GG: There is a big privacy consideration in education, and especially in Europe, where using models from big American tech companies is not always an option, especially not for the state markets. And there, smaller, self hosted models, either on European servers or on edge devices such as computers or phones, is a viable path forward, and it's something that we are working on at Ezri too.

To find the right mix between using self automated models to handle private or, you know, potentially sensitive parts of the interaction and combining them with bigger models that are more capable at maths, for instance, in the background, to balance, you know, good human tutoring with an essential consideration for privacy.

FA: And then another question, if you had like a magic wand today and you could, you know, change the product however you want it. What would you do?

GG: So that's a good question. Also because what you actually see now as a product is pretty different from what we have coming up. So, you know, we have, since we launched, I said, you know, done a lot of things. I would love to have a really good voice system that works very well, especially with K-12 students.

That delivers, you know, a very human like voice interaction. And then just find this dialogue manager that can really just steer the interaction as the best tutor in the whole world. So if I could, you know, order one thing and plug into our tutors, it would definitely be the best tutor dialogue management system, which we are working towards at Ezri and we are doing good things towards, but, you know, instead of having it, whenever you reach it, having it tomorrow would be very useful.

FA: Okay, good, good to put on the wishlist. For other startup founders in EdTech, is there any specific advice that you would give them when they're just getting off the ground and creating their company and service?
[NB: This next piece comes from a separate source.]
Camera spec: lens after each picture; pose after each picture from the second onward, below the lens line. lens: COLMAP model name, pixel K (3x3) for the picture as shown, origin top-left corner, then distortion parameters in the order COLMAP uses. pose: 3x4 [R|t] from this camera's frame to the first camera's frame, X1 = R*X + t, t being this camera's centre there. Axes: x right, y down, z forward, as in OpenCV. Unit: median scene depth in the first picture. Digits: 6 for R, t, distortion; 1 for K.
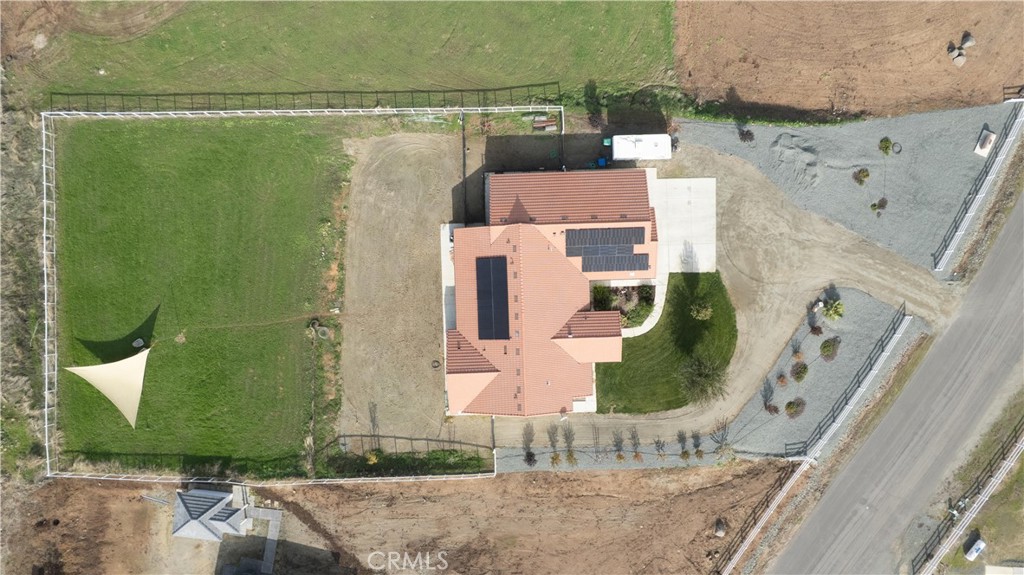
lens RADIAL K [[650.7, 0, 512.0], [0, 650.7, 287.5], [0, 0, 1]] dist [-0.071120, 0.059680]
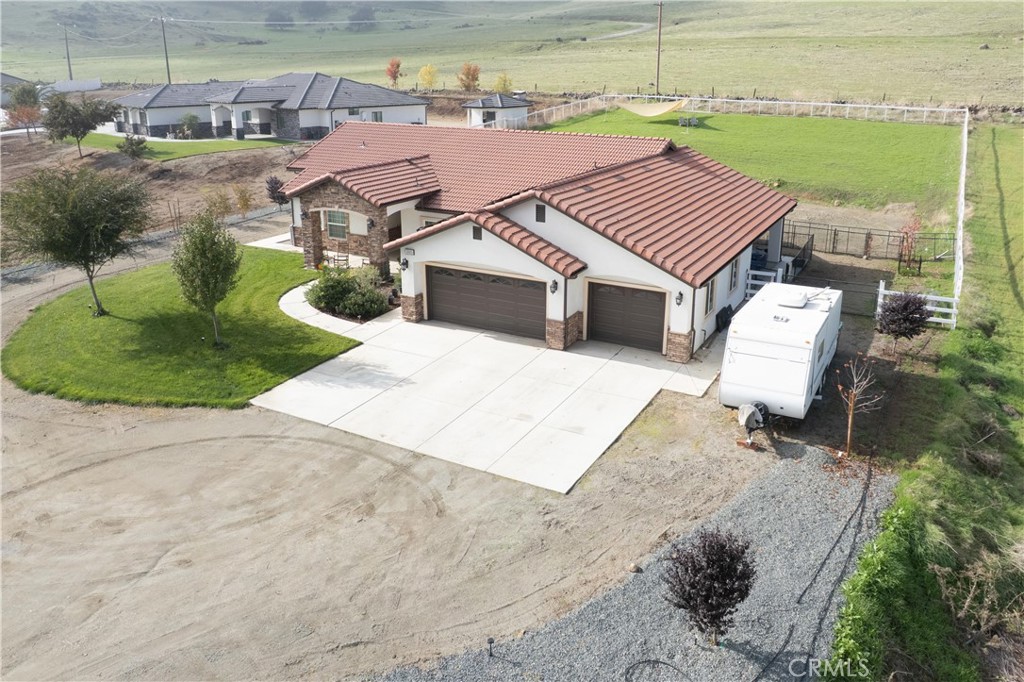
lens RADIAL K [[793.8, 0, 555.3], [0, 793.8, 285.0], [0, 0, 1]] dist [-0.050947, -0.000841]
pose [[-0.471637, 0.254687, -0.844211, 0.512780], [-0.881781, -0.141122, 0.450052, -0.271228], [-0.004514, 0.956671, 0.291136, 0.859196]]
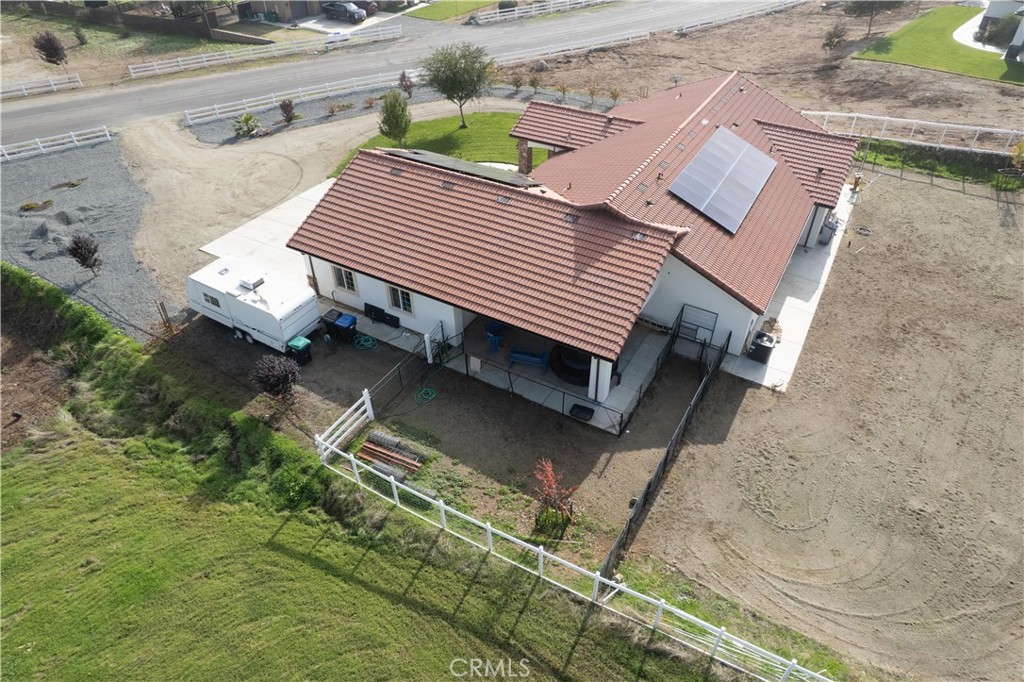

GG: I'm a young startup founder myself. I think one of the things that I had to learn and we had to learn was that, things did naturally take some time in education and just stay focused. Remember why you chose education. I think it's the best field to work in. I think it's one of the most meaningful fields to work in. And remembering why exactly it should develop education technologies is very useful when sometimes it can take, you know, a bit longer to get user feedback or to launch products.

And then, you know, the standard tech advice for startup founders, you know, just try and get this user feedback very quickly. Launch something that you can iterate on quickly. And then, I mean, don't be afraid of walking away from, you know, bad ideas. Sometimes you work on something that is a bad idea and, you know, realizing that, you should have, you should choose another path is very useful. And, you know, don't put yourself over the product. Just let the product and the users speak, the language and then just work on getting the users in the product closer and really make them work well together.

FA: Good ones, good ones. Anything else that you want to share that you haven't shared with our audience yet?

GG: I think just maybe summarizing a bit what I've said so far, or just reiterating some of my points that I believe that AI tutors will play a very important role in the future of education. What exactly they will look like and how they will work and how they will fit into the learning process are still questions that need to be addressed fully.

But, at Ezri, we believe and we work towards a future where AI tutors will be a learning companion that all students will have. And, yeah, we are very excited to be part of this big shift in education.